Benjamin-Lee / deep-rules

Ten Quick Tips for Deep Learning in Biology
226 stars 46 forks source link

Overall discussion for Tip 8 #249

Open SiminaB opened 3 years ago

SiminaB commented 3 years ago

This is to discuss outstanding issues for Tip 8: Your DL models can be more transparent.

SiminaB commented 3 years ago

Model interpretation is an open, active area of research. It is becoming more feasible to interpret models with many parameters and non-linear relationships, but in many cases simpler models remain substantially easier to interpret than more complex ones. When deciding on a machine learning approach and model architecture, consider an interpretability versus accuracy tradeoff. A challenge in considering this tradeoff is that the extent to which one trades interpretability for accuracy depends on the problem itself. When the features provided to the model are already highly relevant to the task at hand, a simpler, interpretable model that gives up only a little performance when compared to a very complex one more useful in many settings.
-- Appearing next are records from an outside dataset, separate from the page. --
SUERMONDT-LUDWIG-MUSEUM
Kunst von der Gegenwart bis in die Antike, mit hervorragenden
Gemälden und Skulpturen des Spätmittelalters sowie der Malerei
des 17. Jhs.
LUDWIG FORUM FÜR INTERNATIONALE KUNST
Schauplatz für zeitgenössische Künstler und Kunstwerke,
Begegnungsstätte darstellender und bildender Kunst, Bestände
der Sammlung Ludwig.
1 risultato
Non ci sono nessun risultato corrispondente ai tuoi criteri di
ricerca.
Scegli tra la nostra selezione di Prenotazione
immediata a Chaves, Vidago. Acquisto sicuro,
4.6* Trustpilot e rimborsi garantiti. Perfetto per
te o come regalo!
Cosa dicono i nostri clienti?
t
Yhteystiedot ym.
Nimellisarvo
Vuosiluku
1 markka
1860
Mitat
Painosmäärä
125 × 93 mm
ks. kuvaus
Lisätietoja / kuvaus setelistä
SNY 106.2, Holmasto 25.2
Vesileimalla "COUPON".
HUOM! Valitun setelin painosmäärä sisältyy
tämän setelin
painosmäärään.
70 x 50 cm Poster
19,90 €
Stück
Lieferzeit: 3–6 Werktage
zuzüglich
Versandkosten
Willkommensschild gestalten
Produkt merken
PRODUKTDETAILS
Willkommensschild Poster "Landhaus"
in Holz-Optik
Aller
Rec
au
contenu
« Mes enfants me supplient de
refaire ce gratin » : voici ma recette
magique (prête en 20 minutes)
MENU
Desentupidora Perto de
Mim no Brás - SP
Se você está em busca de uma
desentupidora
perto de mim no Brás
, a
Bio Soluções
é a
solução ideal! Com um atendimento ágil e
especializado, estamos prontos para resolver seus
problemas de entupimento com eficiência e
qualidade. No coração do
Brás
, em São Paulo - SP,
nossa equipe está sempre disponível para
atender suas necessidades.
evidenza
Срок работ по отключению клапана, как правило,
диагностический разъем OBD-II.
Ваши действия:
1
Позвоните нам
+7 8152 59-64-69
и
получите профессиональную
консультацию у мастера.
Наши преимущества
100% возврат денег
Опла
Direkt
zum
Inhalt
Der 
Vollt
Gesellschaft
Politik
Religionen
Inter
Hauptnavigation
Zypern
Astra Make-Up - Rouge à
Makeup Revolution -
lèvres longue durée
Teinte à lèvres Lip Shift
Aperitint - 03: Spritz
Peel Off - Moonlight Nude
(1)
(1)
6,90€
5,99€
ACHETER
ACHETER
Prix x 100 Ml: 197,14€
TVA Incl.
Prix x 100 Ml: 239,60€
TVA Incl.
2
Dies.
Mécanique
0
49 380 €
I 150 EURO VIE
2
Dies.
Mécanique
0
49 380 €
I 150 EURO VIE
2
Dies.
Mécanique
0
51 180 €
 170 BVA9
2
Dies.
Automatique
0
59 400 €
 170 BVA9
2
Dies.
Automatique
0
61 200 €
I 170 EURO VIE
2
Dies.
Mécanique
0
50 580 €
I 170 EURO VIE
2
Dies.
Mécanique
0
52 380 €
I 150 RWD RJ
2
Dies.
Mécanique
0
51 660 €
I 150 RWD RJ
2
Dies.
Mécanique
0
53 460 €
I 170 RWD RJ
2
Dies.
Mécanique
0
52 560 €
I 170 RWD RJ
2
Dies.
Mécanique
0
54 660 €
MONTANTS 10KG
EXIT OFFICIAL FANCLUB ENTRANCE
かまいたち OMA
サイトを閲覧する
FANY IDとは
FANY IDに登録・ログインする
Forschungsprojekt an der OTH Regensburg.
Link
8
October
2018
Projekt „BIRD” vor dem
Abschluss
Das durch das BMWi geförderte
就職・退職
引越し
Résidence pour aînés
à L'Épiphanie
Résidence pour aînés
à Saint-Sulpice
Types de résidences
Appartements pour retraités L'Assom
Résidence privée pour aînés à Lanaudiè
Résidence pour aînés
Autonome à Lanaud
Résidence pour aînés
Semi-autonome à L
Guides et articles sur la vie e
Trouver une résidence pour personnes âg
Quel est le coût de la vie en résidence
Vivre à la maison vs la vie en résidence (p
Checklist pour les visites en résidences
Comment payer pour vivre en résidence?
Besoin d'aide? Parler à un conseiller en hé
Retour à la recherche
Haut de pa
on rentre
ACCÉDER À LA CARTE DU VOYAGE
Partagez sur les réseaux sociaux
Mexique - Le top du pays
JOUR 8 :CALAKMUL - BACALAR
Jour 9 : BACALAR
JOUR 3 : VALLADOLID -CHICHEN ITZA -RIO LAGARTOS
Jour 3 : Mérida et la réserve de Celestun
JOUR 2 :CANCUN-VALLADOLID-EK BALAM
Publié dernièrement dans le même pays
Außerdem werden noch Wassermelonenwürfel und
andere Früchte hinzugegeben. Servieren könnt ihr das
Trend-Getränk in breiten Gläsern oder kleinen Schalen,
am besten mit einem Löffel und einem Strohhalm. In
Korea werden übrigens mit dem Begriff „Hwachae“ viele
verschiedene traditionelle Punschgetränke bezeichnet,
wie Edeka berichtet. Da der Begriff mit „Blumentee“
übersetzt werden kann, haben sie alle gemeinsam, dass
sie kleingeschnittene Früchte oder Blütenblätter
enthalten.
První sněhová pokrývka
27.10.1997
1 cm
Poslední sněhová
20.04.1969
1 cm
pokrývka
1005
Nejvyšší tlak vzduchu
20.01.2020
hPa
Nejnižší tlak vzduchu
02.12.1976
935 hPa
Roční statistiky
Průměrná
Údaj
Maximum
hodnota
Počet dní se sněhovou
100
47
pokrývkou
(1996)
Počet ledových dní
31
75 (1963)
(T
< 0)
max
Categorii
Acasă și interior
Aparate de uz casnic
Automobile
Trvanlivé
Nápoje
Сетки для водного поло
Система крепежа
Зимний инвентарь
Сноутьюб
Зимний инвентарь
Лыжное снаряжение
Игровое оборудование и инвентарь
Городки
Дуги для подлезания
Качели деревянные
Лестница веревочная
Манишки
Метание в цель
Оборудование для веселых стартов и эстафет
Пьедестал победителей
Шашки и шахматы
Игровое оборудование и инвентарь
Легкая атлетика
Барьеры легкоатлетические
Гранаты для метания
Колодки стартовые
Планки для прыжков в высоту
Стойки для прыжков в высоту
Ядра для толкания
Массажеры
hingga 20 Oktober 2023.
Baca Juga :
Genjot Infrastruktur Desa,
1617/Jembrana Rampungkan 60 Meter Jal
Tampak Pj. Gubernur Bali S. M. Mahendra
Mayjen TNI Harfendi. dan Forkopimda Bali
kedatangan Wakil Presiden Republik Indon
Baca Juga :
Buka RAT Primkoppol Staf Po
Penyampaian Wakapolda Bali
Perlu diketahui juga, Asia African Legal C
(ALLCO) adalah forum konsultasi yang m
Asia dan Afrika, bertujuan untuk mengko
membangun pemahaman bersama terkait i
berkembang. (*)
On the other hand, if features must be combined in complex ways to be meaningful for the task, the performance difference of a model capable of capturing that structure may outweigh the interpretability costs. An appropriate choice can only be made after careful consideration, which often includes estimating the performance of a simple, linear model that serves as a baseline. In cases where models are learned from high-throughput datasets, a small subset of features in the dataset may be strongly correlated with the complex combination of the larger feature set defined from the deep learning model. In this case, this more limited number of features can themselves be used in the subsequent simplified model to further enhance interpretability of the model. This feature reduction can be essential to defining biomarker panels that enable clinical applications.